## [Exercise instructions]
(1) According to the excerpt about "Joiner's Work," which project does the book finish with?
(2) Repeat word for word the passage of the "Joiner's Work" excerpt starting with "The following is" and going on through "and precision routing.".

## [Source extract]
--------------------

The following is excerpted from Peter Follansbee’s “Joiner’s Work.”
If you like green woodworking, “Joiner’s Work” is doctoral thesis on processing furniture-shaped chunks of lumber from the tree using and axe, froe, hatchet and brake. If you are into carving, Peter dives into deep detail on how he festoons his pieces with carvings that appear complex but are remarkably straightforward. And if you love casework, “Joiner’s Work” is a lesson on the topic that you won’t find in many places. Peter’s approach to the work, which is based on examining original pieces and endless shop experimentation, is a liberating and honest foil to the world of micrometers and precision routing.
The book features six projects, starting with a simple box with a hinged lid. Peter then shows how to add a drawer to the box, then a slanted lid for writing. He then plunges into the world of joined chests and their many variations, including those with a paneled lid and those with drawers below. And he finishes up with a fantastic little bookstand.
Construction of these projects is covered in exquisite detail in both the text and hundreds of step photos. Peter assumes you know almost nothing of 17th-century joinery, and so he walks you through the joints and carving as if it were your first day on the job. Plus he offers ideas for historical finishes.
The primary material for joiners’ work is oak (I use white oak [Quercus alba] and red oak [Quercus rubra] interchangeably) that has been riven, or split, from the log.

--------------------

## [Information provided]
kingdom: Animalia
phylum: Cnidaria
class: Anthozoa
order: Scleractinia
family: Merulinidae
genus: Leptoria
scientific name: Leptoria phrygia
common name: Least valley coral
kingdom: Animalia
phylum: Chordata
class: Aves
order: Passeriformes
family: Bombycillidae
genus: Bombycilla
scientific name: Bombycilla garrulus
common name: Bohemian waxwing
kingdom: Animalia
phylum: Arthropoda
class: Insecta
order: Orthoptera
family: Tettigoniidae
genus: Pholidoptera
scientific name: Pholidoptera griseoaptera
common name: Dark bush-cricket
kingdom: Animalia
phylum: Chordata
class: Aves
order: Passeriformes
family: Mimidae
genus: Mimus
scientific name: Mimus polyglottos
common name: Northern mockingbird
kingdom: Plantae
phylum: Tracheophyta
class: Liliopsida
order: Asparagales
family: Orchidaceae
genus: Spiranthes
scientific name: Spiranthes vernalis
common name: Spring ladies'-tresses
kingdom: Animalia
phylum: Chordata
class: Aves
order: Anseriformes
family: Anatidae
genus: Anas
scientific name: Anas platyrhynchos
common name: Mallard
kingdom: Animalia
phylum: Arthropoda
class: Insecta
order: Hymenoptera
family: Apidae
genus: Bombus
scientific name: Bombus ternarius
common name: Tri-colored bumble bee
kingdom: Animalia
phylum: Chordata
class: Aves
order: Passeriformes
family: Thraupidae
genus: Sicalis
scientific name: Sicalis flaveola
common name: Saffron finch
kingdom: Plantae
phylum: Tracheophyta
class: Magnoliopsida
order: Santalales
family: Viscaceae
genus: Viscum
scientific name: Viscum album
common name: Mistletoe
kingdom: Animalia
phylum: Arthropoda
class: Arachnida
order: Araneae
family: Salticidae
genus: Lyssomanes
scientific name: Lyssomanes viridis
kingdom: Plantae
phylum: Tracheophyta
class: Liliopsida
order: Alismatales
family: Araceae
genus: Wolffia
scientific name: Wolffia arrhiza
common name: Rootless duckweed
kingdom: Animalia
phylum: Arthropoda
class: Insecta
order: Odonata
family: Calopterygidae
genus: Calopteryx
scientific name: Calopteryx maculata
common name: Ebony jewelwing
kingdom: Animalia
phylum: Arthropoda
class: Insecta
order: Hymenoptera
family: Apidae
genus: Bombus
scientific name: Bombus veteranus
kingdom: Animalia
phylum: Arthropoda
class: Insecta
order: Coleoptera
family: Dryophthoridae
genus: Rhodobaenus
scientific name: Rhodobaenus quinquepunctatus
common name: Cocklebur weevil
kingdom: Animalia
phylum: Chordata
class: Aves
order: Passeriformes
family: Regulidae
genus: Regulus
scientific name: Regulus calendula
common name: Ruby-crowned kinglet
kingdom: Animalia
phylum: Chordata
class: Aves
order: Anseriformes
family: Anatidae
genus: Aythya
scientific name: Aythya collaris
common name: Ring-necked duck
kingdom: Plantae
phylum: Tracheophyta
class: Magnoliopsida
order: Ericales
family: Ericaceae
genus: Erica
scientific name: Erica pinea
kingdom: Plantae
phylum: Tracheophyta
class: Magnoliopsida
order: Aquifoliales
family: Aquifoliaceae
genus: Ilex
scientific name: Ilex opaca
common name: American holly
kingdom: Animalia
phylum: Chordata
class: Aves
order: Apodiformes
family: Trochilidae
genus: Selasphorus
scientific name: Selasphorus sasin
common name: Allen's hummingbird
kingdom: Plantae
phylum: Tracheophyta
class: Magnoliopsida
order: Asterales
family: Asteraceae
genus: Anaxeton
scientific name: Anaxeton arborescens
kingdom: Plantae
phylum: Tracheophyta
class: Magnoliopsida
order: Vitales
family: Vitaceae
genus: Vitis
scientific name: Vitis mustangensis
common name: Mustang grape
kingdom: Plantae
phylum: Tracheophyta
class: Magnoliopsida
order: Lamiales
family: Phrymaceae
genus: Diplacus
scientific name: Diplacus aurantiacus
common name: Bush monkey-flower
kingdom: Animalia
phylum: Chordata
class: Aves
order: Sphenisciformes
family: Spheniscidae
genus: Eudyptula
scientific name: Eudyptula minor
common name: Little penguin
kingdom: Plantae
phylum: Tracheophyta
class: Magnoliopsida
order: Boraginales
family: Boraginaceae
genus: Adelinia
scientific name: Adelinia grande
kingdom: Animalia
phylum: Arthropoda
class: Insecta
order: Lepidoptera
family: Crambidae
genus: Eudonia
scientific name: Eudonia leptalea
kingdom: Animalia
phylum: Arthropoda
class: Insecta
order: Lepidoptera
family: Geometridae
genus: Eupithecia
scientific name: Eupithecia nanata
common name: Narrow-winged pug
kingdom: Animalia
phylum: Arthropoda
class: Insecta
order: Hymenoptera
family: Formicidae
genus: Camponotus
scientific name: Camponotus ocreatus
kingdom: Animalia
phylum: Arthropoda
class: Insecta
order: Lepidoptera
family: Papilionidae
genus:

--------------------

## [Written responses]
(1) A fantastic little bookstand.

(2)
The following is excerpted from Peter Follansbee’s “Joiner’s Work.”
If you like green woodworking, “Joiner’s Work” is doctoral thesis on processing furniture-shaped chunks of lumber from the tree using and axe, froe, hatchet and brake. If you are into carving, Peter dives into deep detail on how he festoons his pieces with carvings that appear complex but are remarkably straightforward. And if you love casework, “Joiner’s Work” is a lesson on the topic that you won’t find in many places. Peter’s approach to the work, which is based on examining original pieces and endless shop experimentation, is a liberating and honest foil to the world of micrometers and precision routing.